> [Required action 1] According to the SXSW passage, how many days does the festival last?
> [Required action 2] Please copy out part of the SXSW passage word for word, starting at the words "Caleb, not his" and stopping after "had a match.".

> [Extracted text]

########################################

Caleb, not his real name, was really looking forward to this year’s South by Southwest festival (SXSW) in Austin, Texas. He had tickets for several of the big film premieres that would take place during the 10-day festival and had been waiting all year for the event.
On the opening night, the atmosphere was amazing and Caleb, who is single, thought about finding company. He turned to Tinder to see who was out there. After a couple of less than interesting profiles he spotted Ava – a stunning 25-year-old brunette, who was also in Austin and checking Tinder. Without hesitation he swiped his iPhone and a few seconds later Tinder confirmed he had a match.
Pausing to catch his breath Caleb messaged her: “Hey Ava, nice to meet ya!”

########################################

> [Information shown]

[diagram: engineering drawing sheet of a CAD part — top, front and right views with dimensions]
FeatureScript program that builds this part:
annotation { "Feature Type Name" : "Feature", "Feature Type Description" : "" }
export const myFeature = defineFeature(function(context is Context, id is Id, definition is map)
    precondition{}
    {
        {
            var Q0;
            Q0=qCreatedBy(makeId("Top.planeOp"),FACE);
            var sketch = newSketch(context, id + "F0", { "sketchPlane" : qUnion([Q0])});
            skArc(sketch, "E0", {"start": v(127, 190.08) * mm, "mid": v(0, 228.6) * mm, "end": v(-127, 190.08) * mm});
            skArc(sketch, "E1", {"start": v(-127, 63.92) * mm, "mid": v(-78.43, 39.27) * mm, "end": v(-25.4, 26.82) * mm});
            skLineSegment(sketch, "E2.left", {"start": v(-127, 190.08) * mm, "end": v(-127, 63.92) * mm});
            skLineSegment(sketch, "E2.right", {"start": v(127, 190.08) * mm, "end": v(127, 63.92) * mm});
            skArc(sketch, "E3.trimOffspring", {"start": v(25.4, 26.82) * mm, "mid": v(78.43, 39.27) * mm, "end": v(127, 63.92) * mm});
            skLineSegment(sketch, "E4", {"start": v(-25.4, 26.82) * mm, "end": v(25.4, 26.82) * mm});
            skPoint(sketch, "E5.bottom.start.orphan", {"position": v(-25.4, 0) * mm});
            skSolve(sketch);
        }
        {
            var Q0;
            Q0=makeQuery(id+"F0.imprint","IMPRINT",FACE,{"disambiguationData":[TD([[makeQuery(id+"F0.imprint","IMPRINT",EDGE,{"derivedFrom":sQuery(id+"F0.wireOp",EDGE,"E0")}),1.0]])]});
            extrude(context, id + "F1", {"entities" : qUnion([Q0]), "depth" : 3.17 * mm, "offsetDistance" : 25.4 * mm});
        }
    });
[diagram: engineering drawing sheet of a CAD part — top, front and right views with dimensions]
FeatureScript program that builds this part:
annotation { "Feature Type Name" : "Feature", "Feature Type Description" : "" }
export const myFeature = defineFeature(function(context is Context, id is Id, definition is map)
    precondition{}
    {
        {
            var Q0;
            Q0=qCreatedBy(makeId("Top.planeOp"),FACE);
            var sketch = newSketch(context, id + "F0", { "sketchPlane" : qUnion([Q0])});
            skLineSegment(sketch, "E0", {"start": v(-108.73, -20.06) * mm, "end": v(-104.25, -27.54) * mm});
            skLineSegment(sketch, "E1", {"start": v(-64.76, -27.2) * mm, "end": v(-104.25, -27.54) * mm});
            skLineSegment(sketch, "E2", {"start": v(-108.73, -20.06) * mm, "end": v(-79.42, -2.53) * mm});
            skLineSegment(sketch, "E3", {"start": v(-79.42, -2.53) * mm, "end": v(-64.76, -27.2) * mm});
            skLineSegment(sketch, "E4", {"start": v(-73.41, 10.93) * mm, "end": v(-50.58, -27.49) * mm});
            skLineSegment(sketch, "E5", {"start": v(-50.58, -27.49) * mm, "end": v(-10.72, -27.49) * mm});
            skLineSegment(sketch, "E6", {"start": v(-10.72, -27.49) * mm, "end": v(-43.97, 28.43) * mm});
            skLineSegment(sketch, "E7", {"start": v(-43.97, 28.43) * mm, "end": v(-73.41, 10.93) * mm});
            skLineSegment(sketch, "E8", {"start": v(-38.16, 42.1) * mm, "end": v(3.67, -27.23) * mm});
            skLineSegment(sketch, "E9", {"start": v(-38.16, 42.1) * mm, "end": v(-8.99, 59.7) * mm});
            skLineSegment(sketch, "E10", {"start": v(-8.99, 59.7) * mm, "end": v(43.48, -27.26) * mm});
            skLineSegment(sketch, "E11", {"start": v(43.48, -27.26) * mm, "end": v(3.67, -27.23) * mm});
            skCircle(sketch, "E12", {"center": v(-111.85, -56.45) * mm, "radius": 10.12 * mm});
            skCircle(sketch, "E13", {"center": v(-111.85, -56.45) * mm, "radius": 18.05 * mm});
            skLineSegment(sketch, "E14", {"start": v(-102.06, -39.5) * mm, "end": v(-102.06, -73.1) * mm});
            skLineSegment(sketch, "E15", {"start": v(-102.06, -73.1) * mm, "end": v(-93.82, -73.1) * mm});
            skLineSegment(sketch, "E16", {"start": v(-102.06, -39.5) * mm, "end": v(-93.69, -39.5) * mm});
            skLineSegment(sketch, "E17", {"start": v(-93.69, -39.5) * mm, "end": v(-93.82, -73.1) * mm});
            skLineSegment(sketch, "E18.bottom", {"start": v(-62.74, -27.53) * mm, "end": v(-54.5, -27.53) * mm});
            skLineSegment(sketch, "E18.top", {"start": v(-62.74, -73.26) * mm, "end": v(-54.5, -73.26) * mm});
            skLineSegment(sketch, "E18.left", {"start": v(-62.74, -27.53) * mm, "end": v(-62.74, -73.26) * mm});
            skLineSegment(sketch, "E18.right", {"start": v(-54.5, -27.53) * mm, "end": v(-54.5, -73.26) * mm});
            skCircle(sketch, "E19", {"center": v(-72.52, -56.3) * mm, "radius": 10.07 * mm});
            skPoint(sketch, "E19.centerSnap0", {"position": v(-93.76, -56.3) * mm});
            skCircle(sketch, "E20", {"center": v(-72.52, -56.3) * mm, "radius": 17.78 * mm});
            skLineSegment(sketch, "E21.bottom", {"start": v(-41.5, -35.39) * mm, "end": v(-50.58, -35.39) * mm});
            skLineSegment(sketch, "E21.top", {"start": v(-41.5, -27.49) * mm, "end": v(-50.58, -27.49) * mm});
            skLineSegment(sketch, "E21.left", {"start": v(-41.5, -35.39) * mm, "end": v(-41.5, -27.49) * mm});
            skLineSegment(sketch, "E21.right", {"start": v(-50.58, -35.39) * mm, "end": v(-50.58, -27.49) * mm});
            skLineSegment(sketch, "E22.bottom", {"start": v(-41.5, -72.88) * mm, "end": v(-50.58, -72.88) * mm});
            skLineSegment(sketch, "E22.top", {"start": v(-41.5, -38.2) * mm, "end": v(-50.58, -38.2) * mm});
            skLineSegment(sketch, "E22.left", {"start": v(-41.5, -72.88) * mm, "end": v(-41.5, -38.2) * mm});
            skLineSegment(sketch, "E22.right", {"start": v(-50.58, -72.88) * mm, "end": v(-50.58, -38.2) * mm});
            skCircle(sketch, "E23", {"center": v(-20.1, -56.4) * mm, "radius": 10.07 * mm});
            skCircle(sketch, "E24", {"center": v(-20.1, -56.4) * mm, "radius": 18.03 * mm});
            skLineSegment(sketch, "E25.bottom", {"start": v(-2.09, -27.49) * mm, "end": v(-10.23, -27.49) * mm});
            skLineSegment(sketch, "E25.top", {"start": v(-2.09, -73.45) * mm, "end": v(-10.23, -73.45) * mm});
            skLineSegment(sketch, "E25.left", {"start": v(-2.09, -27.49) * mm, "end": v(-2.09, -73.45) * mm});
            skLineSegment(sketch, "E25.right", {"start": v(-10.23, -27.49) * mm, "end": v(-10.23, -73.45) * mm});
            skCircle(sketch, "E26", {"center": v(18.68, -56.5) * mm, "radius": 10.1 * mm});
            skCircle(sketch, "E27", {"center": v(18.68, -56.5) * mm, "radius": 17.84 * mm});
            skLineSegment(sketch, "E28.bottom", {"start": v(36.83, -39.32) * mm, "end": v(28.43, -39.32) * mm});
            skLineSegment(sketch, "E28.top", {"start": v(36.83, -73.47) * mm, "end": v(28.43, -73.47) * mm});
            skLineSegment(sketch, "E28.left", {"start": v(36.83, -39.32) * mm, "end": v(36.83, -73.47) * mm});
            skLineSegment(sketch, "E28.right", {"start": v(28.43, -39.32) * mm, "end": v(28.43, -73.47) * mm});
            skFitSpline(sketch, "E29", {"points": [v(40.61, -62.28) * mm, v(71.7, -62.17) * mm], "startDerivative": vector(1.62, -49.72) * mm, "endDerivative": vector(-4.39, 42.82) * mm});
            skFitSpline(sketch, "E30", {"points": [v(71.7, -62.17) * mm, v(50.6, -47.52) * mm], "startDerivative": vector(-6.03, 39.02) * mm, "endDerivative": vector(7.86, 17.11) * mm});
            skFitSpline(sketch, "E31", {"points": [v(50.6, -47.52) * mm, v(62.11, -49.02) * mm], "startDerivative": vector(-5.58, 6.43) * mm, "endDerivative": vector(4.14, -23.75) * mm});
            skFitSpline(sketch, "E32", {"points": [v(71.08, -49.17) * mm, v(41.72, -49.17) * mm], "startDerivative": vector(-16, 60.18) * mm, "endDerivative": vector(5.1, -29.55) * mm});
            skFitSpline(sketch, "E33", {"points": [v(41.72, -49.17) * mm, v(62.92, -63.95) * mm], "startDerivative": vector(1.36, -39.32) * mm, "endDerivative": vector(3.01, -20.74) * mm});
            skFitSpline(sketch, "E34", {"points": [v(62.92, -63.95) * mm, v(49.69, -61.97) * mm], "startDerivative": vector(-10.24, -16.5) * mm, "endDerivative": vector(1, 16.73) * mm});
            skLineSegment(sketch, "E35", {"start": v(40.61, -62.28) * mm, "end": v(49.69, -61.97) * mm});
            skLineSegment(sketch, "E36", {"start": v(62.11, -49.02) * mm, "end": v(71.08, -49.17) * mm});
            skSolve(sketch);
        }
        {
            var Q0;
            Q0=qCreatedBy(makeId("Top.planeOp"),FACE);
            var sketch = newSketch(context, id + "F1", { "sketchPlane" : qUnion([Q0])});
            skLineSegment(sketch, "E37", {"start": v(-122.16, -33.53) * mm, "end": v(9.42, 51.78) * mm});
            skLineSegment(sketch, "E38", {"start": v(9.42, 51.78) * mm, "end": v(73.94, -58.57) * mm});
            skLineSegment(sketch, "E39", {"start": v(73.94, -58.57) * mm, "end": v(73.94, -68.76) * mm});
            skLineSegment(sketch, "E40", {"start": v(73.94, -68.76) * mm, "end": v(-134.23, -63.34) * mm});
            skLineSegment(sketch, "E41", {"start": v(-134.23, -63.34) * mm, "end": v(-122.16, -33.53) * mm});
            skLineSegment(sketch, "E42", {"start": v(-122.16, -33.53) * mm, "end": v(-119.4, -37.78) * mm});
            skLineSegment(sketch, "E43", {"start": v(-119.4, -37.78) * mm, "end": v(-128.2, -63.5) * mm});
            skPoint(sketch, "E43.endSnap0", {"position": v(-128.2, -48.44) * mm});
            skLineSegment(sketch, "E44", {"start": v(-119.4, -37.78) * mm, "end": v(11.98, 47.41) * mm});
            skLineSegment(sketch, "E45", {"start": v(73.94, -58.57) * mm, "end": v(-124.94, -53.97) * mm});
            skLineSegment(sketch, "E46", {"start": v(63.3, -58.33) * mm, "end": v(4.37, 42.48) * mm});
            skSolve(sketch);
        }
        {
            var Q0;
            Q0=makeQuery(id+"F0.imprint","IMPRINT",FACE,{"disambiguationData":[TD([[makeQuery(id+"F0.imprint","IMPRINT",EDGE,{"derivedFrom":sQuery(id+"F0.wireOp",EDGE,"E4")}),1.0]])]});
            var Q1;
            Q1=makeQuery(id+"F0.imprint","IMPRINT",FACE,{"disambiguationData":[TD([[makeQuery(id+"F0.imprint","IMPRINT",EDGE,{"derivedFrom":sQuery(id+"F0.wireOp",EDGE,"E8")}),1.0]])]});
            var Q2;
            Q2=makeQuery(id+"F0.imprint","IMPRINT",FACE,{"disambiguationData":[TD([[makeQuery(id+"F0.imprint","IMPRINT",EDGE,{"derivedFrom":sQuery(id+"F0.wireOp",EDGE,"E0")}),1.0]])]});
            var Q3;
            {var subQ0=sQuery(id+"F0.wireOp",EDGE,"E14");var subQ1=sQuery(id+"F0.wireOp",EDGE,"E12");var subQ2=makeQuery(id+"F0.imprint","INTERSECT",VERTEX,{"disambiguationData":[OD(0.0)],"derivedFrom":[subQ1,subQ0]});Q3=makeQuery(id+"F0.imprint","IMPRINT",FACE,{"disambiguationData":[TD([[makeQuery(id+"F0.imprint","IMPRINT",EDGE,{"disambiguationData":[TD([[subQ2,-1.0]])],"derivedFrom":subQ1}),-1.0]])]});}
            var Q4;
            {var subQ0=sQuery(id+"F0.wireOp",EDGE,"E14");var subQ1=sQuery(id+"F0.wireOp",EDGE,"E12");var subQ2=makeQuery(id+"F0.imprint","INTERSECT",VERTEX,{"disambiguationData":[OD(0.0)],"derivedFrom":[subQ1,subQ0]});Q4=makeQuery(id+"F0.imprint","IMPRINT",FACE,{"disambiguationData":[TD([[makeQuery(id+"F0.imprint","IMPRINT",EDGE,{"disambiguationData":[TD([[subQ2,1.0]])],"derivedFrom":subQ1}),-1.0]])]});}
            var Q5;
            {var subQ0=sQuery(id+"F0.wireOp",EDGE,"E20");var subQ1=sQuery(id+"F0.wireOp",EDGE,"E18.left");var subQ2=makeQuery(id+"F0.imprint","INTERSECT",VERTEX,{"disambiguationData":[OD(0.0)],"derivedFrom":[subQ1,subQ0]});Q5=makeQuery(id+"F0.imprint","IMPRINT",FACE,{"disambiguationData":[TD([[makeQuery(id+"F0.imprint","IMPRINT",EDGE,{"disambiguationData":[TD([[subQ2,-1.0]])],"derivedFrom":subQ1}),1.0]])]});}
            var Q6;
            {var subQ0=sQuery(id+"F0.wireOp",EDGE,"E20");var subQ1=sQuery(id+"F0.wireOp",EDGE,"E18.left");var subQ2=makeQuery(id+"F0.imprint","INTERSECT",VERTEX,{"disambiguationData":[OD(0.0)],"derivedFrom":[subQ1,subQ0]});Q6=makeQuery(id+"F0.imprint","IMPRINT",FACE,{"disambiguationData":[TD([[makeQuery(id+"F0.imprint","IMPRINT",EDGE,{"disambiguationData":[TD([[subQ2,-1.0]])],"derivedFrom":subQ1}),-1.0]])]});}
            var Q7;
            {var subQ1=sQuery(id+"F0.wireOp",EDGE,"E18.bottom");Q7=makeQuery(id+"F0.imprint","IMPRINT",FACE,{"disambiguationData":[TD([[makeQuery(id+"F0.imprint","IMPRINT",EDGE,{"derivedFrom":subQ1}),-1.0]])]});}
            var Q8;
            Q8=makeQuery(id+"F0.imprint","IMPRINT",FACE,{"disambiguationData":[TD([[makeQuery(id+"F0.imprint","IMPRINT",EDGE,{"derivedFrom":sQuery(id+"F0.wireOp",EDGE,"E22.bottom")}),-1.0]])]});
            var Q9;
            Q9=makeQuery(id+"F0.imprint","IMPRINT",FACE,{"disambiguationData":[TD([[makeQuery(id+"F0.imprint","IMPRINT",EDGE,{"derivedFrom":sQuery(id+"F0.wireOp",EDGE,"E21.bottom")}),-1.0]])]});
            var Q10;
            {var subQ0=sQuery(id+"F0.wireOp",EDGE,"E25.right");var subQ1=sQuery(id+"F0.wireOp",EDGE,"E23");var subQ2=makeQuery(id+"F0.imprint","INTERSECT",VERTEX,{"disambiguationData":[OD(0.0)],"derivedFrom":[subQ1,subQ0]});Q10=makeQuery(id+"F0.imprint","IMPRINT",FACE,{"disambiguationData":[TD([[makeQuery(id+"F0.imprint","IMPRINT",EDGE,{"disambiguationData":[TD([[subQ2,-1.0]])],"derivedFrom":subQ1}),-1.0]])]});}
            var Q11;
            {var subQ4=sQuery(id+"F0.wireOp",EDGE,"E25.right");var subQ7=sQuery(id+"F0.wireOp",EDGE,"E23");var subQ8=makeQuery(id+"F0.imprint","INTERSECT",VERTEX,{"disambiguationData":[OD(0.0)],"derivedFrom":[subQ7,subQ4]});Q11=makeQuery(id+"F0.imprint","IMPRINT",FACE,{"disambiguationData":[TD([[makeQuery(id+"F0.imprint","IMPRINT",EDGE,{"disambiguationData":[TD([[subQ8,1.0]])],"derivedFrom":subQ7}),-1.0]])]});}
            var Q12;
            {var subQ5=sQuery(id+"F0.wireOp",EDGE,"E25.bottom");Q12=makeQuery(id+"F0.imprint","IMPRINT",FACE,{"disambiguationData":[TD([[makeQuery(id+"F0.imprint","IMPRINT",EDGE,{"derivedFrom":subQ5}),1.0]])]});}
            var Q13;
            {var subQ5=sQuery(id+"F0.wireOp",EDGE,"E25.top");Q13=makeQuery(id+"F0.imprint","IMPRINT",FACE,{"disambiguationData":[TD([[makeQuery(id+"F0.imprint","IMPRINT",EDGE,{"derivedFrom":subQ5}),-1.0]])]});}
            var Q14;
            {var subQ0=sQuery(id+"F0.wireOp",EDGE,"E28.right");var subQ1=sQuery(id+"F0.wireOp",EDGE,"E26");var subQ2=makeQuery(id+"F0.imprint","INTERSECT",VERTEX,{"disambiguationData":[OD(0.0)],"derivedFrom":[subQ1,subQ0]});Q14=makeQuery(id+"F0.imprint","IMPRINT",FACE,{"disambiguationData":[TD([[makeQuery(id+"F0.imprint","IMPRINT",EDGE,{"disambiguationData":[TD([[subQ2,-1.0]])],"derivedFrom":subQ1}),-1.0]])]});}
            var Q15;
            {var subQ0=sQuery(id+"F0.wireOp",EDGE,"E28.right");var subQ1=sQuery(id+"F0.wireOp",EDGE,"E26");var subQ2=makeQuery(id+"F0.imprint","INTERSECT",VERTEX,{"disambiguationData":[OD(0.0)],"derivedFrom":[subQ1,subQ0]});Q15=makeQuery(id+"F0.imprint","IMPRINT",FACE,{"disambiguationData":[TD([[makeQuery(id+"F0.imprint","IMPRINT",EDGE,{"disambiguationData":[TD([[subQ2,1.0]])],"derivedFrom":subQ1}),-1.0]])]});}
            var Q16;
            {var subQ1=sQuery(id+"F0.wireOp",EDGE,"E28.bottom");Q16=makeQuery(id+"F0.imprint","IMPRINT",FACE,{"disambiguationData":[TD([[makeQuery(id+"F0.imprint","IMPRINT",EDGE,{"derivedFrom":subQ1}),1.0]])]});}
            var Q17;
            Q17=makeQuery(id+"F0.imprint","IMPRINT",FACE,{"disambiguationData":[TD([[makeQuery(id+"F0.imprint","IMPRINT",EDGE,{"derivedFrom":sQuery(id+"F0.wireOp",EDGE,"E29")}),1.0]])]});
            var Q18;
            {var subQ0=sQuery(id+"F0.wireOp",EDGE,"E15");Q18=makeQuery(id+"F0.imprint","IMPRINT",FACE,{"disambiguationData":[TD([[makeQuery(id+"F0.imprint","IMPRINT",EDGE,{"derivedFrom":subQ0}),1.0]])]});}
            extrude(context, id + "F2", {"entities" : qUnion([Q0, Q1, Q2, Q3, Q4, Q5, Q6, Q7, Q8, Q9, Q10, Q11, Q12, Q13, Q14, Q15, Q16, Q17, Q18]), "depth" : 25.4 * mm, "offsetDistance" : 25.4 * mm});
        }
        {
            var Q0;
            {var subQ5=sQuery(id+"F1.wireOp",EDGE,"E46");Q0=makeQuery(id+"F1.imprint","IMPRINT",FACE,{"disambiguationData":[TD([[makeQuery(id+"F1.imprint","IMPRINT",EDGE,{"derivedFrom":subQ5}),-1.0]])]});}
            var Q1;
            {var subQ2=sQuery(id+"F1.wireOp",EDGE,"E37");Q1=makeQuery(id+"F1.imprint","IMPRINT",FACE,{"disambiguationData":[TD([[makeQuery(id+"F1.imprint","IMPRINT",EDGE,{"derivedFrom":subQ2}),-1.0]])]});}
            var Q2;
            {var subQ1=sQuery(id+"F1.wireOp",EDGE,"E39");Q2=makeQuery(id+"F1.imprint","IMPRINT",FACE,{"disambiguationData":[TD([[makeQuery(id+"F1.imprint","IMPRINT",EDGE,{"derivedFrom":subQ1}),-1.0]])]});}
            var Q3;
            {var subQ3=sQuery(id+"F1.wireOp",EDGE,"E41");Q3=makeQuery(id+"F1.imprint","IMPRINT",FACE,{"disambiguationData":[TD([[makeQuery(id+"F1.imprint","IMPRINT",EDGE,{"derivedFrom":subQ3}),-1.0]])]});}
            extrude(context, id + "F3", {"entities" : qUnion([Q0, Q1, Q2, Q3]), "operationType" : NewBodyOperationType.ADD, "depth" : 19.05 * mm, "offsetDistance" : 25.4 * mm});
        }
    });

########################################

> [Task answer 1] 10 days

> [Task answer 2]
Caleb, not his real name, was really looking forward to this year’s South by Southwest festival (SXSW) in Austin, Texas. He had tickets for several of the big film premieres that would take place during the 10-day festival and had been waiting all year for the event.
On the opening night, the atmosphere was amazing and Caleb, who is single, thought about finding company. He turned to Tinder to see who was out there. After a couple of less than interesting profiles he spotted Ava – a stunning 25-year-old brunette, who was also in Austin and checking Tinder. Without hesitation he swiped his iPhone and a few seconds later Tinder confirmed he had a match.